Consigna del ejercicio:
Copia el pasaje del texto sobre el café literario que va de "De hecho, comenzamos" a "el café literario.", ambos inclusive, y sustituye "taller" por "seminario".

Texto de estudio:
Hace 20 años cuando todavía vivía en México comencé un café literario con dos amigos de la universidad Óscar (alias el Chore) y Emilio (Mefistófeles). A él se fueron incorporando otros estudiantes universitarios que, al igual que nosotros, se sentían atraídos por el saber; pues no sólo hablábamos de literatura, sino que también tratábamos temas de filosofía, arte, psicología. Tuve que abandonar ese café cuando me vine a vivir a Madrid, pero seguía a la distancia sus pasos, pues sabía que seguían reuniéndose. A este café literario se fueron uniendo y desuniendo miembros. Aunque yo no los conocía, sabía que había dos nuevos pilares, además del Chore, indisociables del café: Alejandro Merino y Alejandro Montiel (alias el Castor).

De hecho, comenzamos entre los cuatro (igual había alguien más) un pequeño taller de escritura creativa en el que uno sugería una palabra y los demás teníamos que escribir un relato corto en torno al concepto escogido. Luego hacíamos una serie de críticas sobre los textos escritos. Todo lo hacíamos en ese entonces por correo electrónico. En mi caso la experiencia dio como resultado mi primer libro de relatos Un gran salto para Gorsky. Sin embargo, la distancia, las dificultades para entablar comunicación (no había zoom y el Skype era sólo para uso individual) y la disparidad horaria hicieron que me alejara de aquellos amigos. Con el tiempo ellos también dejaron de frecuentar el café literario.

El 15 de marzo nos vimos en la necesidad de confinarnos debido a la pandemia SARS-COV-2. Ha sido duro: incertidumbre, aislamiento, miedo, enfermedad y muerte. El mundo se detuvo por un tiempo y, aunque quiere volver a la normalidad, todavía no parece ser el mismo. Y pese a ello, yo he de confesar que gracias a este virus he podido vivir una de las mejores experiencias de los últimos años.

Registros mostrados:

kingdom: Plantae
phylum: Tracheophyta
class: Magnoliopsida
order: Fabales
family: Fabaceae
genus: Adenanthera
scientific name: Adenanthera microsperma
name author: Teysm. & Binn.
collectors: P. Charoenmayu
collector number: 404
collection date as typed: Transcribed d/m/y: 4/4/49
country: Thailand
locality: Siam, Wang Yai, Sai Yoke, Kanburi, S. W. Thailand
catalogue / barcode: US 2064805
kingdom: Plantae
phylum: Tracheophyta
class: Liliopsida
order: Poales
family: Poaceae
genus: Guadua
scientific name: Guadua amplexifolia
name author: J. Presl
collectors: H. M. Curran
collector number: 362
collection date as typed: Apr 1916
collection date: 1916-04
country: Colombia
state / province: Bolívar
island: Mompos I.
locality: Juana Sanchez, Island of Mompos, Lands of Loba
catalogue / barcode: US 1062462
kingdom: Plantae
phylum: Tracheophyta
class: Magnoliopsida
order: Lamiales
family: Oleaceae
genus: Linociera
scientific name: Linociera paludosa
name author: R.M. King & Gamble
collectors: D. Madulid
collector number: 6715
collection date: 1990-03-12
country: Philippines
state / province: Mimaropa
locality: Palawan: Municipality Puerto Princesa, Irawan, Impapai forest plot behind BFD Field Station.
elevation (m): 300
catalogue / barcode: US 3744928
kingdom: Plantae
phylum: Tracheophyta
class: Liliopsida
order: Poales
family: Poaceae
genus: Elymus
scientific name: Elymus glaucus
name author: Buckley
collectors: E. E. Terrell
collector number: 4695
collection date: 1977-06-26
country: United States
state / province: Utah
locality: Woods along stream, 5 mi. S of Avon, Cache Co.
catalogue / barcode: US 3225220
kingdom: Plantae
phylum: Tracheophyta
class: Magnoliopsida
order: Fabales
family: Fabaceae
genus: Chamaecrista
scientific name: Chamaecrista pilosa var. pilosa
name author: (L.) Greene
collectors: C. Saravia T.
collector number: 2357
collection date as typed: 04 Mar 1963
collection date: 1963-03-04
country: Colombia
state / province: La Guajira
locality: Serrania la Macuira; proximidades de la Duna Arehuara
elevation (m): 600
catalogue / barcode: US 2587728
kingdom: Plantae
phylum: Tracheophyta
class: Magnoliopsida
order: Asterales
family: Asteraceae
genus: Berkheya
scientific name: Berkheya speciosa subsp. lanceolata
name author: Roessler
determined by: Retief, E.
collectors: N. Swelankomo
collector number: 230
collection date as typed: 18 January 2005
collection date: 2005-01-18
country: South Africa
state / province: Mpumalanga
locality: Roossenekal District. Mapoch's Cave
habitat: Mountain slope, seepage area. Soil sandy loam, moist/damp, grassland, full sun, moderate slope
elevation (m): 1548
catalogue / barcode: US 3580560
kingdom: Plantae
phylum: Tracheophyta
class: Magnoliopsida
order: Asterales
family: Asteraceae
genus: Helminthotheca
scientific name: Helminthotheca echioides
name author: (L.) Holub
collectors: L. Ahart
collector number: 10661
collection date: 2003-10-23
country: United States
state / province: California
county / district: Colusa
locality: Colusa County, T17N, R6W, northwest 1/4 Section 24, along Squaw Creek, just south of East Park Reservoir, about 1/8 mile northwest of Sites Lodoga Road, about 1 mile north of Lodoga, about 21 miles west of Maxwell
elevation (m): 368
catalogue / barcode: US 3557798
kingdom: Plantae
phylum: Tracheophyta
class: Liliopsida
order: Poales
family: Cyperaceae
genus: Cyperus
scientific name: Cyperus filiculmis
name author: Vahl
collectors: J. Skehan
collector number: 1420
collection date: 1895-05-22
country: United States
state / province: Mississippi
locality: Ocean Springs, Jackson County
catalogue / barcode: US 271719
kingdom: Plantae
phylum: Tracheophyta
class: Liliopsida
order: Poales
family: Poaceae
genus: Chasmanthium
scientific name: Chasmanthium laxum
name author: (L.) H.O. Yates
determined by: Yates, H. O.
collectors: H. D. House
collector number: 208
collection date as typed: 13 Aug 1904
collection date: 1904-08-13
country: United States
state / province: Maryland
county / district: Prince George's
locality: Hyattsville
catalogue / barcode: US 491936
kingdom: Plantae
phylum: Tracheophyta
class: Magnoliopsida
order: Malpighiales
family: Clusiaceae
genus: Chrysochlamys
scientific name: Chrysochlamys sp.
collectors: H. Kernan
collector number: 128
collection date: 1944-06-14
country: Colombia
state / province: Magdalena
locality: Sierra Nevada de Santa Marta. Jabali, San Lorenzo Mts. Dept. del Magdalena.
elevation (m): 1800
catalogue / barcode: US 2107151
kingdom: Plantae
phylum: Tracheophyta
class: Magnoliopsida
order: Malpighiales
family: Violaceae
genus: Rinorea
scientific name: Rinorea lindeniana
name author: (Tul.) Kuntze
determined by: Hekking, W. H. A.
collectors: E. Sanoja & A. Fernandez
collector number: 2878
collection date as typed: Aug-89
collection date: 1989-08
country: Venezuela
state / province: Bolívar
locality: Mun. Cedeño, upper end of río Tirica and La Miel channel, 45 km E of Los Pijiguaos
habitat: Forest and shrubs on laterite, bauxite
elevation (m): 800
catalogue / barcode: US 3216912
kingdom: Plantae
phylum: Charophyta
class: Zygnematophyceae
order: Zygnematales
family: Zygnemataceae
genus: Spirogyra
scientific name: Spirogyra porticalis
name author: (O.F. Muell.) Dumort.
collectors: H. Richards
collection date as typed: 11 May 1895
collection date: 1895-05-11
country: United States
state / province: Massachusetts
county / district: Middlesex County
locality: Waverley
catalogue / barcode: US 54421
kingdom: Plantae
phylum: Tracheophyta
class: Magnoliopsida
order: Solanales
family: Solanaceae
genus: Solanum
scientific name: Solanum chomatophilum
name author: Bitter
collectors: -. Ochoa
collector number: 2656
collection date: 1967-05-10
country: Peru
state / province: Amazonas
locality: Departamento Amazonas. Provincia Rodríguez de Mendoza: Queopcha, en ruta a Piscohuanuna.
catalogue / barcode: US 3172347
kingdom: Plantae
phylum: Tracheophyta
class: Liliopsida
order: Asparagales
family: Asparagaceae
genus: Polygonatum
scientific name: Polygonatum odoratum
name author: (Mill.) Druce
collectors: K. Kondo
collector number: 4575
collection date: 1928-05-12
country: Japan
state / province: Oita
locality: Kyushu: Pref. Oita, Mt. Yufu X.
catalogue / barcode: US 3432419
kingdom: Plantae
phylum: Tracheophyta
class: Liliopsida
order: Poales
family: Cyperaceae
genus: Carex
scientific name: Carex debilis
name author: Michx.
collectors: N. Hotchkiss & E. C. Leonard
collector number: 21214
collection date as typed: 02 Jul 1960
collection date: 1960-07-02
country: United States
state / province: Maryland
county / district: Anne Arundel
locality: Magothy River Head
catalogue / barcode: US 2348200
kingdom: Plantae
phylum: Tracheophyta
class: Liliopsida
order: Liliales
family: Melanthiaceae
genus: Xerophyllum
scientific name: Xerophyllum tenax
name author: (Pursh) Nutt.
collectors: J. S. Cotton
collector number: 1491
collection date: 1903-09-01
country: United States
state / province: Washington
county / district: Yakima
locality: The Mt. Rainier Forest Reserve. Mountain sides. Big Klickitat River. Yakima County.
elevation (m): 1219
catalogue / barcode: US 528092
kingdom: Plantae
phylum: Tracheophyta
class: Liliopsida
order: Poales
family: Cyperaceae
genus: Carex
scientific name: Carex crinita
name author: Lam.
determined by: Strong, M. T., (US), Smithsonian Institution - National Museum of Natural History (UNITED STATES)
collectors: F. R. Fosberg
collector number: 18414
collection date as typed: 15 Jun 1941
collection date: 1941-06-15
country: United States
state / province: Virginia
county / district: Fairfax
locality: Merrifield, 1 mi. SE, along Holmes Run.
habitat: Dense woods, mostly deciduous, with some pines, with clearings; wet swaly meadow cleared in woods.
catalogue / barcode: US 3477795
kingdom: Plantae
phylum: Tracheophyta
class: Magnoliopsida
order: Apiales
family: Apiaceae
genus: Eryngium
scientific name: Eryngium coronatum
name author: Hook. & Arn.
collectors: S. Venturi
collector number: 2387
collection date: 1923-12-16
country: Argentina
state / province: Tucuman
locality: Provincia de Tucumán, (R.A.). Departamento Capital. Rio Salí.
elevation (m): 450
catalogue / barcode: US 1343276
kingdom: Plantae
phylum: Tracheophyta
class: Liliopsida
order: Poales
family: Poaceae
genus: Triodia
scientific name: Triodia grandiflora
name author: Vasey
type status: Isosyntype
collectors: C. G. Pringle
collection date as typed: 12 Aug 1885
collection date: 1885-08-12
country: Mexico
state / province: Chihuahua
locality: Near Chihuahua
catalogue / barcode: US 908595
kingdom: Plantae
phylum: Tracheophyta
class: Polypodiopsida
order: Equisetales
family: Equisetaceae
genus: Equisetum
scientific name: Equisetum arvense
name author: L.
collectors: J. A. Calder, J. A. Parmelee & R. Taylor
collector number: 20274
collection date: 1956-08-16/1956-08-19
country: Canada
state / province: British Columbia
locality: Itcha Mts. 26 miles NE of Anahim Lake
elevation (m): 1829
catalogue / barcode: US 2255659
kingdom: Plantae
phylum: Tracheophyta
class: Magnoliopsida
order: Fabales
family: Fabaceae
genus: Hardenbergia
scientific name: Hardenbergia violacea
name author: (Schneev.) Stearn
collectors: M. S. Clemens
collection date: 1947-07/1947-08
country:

Respuesta a la consigna:
De hecho, comenzamos entre los cuatro (igual había alguien más) un pequeño seminario de escritura creativa en el que uno sugería una palabra y los demás teníamos que escribir un relato corto en torno al concepto escogido. Luego hacíamos una serie de críticas sobre los textos escritos. Todo lo hacíamos en ese entonces por correo electrónico. En mi caso la experiencia dio como resultado mi primer libro de relatos Un gran salto para Gorsky. Sin embargo, la distancia, las dificultades para entablar comunicación (no había zoom y el Skype era sólo para uso individual) y la disparidad horaria hicieron que me alejara de aquellos amigos. Con el tiempo ellos también dejaron de frecuentar el café literario.